19. A composition comprising an effective amount of an insecticidal, acaricidal, nematicidal, or molluscicidal compound having formula (I) as defined in any one of claims 1-18, or an agriculturally chemically acceptable salt thereof, and optionally, an adjuvant or diluent.
20. A method for non-therapeutic purposes of combating and controlling insects, mites, nematodes or mollusks, the method comprising applying to the pest, the site of the pest, or plants susceptible to pest attack an effective amount of an insecticidal, acaricidal, nematicidal or molluskalidal compound of formula (I) as defined in any one of claims 1-18, or an agriculturally chemically acceptable salt thereof, or a composition as defined in claim 19.
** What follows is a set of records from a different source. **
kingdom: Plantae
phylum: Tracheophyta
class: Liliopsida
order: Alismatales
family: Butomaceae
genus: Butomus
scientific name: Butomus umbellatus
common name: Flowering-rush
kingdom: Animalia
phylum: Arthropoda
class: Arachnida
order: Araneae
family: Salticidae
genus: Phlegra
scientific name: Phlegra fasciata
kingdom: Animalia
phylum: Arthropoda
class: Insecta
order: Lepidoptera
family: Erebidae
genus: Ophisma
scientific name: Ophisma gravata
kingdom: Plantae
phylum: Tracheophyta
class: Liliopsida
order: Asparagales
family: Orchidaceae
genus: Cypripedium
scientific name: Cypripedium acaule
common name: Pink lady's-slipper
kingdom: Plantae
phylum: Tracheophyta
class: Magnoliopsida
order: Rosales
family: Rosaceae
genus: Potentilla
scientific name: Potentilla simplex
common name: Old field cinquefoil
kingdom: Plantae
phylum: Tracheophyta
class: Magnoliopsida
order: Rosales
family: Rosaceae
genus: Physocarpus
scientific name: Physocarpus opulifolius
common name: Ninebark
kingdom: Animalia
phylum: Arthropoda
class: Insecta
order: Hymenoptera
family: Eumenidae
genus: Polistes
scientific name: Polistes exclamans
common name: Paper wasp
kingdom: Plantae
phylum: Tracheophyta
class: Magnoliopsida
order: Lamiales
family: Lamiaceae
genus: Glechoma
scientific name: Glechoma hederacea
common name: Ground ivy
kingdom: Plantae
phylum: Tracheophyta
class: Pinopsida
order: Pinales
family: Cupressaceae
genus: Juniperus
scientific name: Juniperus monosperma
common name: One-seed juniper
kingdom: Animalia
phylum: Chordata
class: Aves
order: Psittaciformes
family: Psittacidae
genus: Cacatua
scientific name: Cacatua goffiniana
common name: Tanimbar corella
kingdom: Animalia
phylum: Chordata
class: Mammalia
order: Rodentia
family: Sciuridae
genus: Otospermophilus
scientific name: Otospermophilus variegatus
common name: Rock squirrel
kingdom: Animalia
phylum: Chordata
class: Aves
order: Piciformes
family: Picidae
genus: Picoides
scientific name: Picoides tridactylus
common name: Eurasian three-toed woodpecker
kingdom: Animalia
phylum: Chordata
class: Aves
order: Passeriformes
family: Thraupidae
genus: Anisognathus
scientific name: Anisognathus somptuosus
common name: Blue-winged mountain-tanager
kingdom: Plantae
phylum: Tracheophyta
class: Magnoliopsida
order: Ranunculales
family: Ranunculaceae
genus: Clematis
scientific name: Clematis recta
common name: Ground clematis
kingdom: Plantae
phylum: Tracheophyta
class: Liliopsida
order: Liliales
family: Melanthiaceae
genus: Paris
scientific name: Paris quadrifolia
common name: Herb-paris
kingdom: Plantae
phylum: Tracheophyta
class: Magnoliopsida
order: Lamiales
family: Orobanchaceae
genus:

21. A method for protecting plant propagation material from insects, mites, nematodes, or mollusks, the method comprising treating the propagation material or the site where the propagation material is grown with the composition of claim 19.
22. A compound having the formula IX-a (IX-a), in R1 and X are as defined under formula I of claim 1; and Q 1a It is trifluoromethyl, 1,1-difluoroethyl or -N(CH3)COCH3.
23. A compound having formula VI (WE), in LG2 is a leaving group; and R is a C1-C6 alkyl, benzyl, or phenyl.
24. The compound having formula VI according to claim 23, wherein LG2 is bromine or chlorine; and R is methyl or ethyl.